DOCUMENT SECTION
——————

This year I have kept the wise men on the other side of the living room through Advent and Christmas. I have moved them closer to the nativity set as Epiphany approached. They reached their spots near the manger on January 6.
The wise men often seem like overdressed extras in the manger scene. Their gifts are seemingly impractical, likely pawned to pay for the escape to Egypt. Yet they are essential to the story of Jesus for us.
The wise men were spiritual seekers and culturally different. They looked for and read signs in the sky. They were somehow ready for our Messiah king, born as a baby. Their commitment to seeking the truth was so high that they walked for days to a small town in Palestine. They didn’t let human understanding, privilege, or power stand in the way of seeking out the truth that God had revealed.

——————

ENTRIES
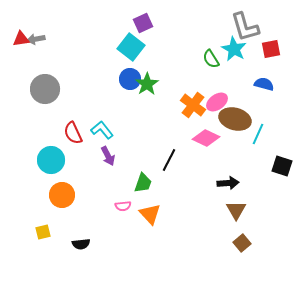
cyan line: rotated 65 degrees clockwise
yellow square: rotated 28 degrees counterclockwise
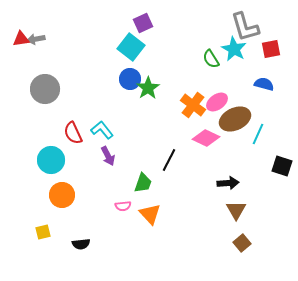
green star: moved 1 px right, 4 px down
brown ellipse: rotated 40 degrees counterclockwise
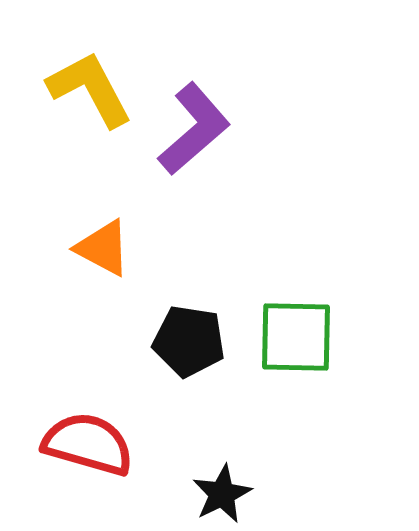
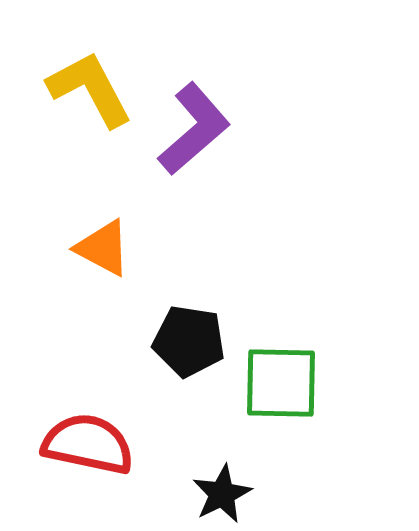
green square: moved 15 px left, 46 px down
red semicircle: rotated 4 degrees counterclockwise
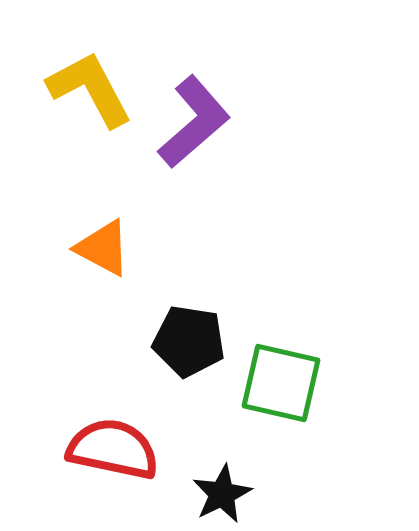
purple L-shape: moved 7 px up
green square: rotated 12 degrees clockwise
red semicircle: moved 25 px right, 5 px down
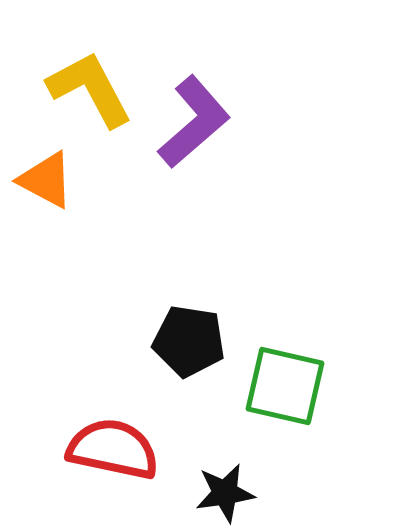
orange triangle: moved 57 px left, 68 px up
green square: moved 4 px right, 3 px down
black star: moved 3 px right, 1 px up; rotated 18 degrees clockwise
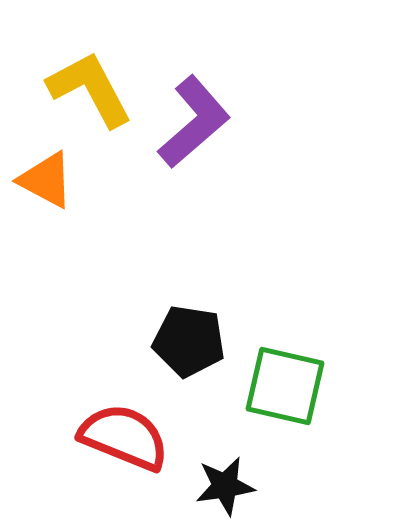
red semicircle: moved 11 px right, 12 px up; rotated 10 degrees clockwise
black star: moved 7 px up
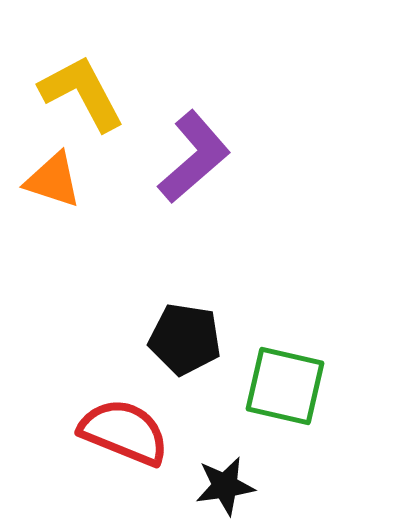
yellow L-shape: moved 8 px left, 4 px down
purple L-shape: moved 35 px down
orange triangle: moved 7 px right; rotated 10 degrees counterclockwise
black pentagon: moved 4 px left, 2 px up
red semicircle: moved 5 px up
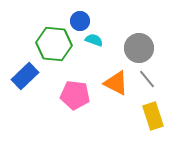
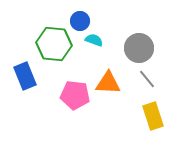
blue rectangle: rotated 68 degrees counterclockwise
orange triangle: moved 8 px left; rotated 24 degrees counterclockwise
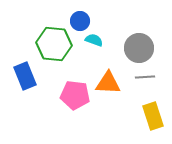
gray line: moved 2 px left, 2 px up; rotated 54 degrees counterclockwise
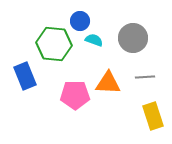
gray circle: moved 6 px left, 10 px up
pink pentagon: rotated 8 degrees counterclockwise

——————

WORK TO COMPLETE
1. Write out the passage of the reflection on the wise men from "This year I" up to and including "God had revealed.", keeping every word and mark unchanged.
2. Pick up the reflection on the wise men after its final sentence and carry it forward.

ANSWERS FOR THE TASKS
1.
This year I have kept the wise men on the other side of the living room through Advent and Christmas. I have moved them closer to the nativity set as Epiphany approached. They reached their spots near the manger on January 6.
The wise men often seem like overdressed extras in the manger scene. Their gifts are seemingly impractical, likely pawned to pay for the escape to Egypt. Yet they are essential to the story of Jesus for us.
The wise men were spiritual seekers and culturally different. They looked for and read signs in the sky. They were somehow ready for our Messiah king, born as a baby. Their commitment to seeking the truth was so high that they walked for days to a small town in Palestine. They didn’t let human understanding, privilege, or power stand in the way of seeking out the truth that God had revealed.

2.
This week we mark Epiphany or Three Kings Day. I’m fascinated by the character of the wise ones, seeking and finding. They are a holy disruption and exemplars of faithful pursuit. Their visit triggers the state apparatus and forewarns Mary and Joseph of the coming killing of the innocents. They are people who read the signs of the times and pursue the truth of the Christ.
And I want to be like them.
In last week’s ING podcast, sponsored by Mosaic Conference through MennoMedia, Dr. Soong-Chan Rah highlights the difference between possessing truth and pursuing truth. In pursuing truth, Dr. Rah points out that we continue the journey of discipleship and truth-seeking. In that pursuit, we are shaped and reshaped by our encounters with Jesus. This means a vibrant ongoing relationship with Christ that is anything but boring. This pursuit challenges, reforms, and also embraces us.
We are in a time when truth is frequently contested. Admittedly, there is much to mistrust in the principles and powers at work around us. However, like the wise ones of old, we must be smart as serpents and innocent as doves in our navigation. Despite, and maybe even because of the cultural complexities around us, we are called to remain undaunted in our pursuit of truth. We are especially called to be vigilant in the pursuit of truth that is incarnate in Christ, born of Mary, who lived, died, and was resurrected.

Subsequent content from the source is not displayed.